2) I believe the best in people, I am the opposite of a cynic (the law has not ruined me yet) – it has left me completely broken at times, but I love seeing the world and people with clear, hopeful eyes.
Q: What is the best compliment you’ve ever received? (Whether it has to do with physical beauty or about WHO you are)
A: This is long, but without a doubt one of/if not the best thing that anyone has said to me in a time where I needed to hear it (which could be why it is so valuable).
“Heidi, as your friend I must acknowledge your resilience to each of your challenging relationships, past & present, especially as of late. Continuously watching you blossom into a better and stronger version of yourself is not a small feat that should be undermined. I know so much happiness is within your future and every ounce of it is deserved . . . It is a shame that some people will miss out on the gifts and light that you shed upon this thing we call life.”
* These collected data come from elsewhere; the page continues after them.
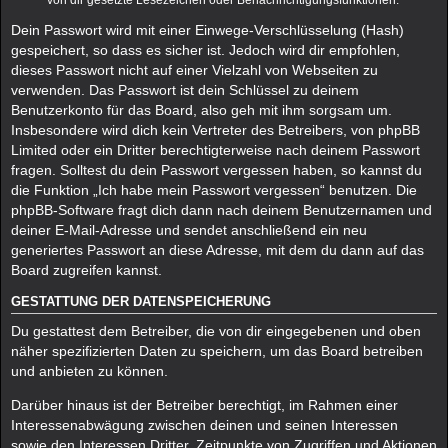
von dir gesetzte Lesezeichen oder Benachrichtigungsfunktionen.
Dein Passwort wird mit einer Einwege-Verschlüsselung (Hash)
gespeichert, so dass es sicher ist. Jedoch wird dir empfohlen,
dieses Passwort nicht auf einer Vielzahl von Webseiten zu
verwenden. Das Passwort ist dein Schlüssel zu deinem
Benutzerkonto für das Board, also geh mit ihm sorgsam um.
Insbesondere wird dich kein Vertreter des Betreibers, von phpBB
Limited oder ein Dritter berechtigterweise nach deinem Passwort
fragen. Solltest du dein Passwort vergessen haben, so kannst du
die Funktion „Ich habe mein Passwort vergessen“ benutzen. Die
phpBB-Software fragt dich dann nach deinem Benutzernamen und
deiner E-Mail-Adresse und sendet anschließend ein neu
generiertes Passwort an diese Adresse, mit dem du dann auf das
Board zugreifen kannst.
GESTATTUNG DER DATENSPEICHERUNG
Du gestattest dem Betreiber, die von dir eingegebenen und oben
näher spezifizierten Daten zu speichern, um das Board betreiben
und anbieten zu können.
Darüber hinaus ist der Betreiber berechtigt, im Rahmen einer
Interessenabwägung zwischen deinen und seinen Interessen
sowie den Interessen Dritter, Zeitpunkte von Zugriffen und Aktionen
These words may not be the sort of compliment one thinks of when you think about a compliment in its basic form, but to me, this was a huge piece of validation on something I had been consciously working towards. As stated above, I consider myself a very introspective person, and I constantly analyze myself and search for a meaning or purpose in the littlest to the biggest of moments. For the year or so before the timing of this message from a dear friend, I was doing a lot of soul-searching, a lot of doubting, and to be honest was just broken and trying to pick up the pieces. So, the words above mean the world to me, and when I revert back to old habits — I read them.
Q: What do people compliment you most on?
A: My joyful approach to life and capacity to love, even in the hard moments. My kindness – even when the world says someone does not deserve it. My strength & insight into life (even at a young age I was constantly called an “old-soul”, I’ve never truly given meaning to this classification, but I think it plays a large part into my insight into life) and ability to view both sides of every story (a quality I have developed more in law school, but my friends and family love to hate my devil’s advocate way of looking at EVERYTHING). Oh, & my dog-mom skills.
Also, my passion and light. People have complimented me on the light & energy I bring into any situation, life, relationship, the workplace, etc.
Q: What is something that the world might see as a flaw on you, but you find it beautiful?
A: Without a doubt, vulnerability.
**As Leah states in her blog post — I am wearing no makeup except for eyelash extensions and tinted brows. Additionally, photos have only been adjusted for color.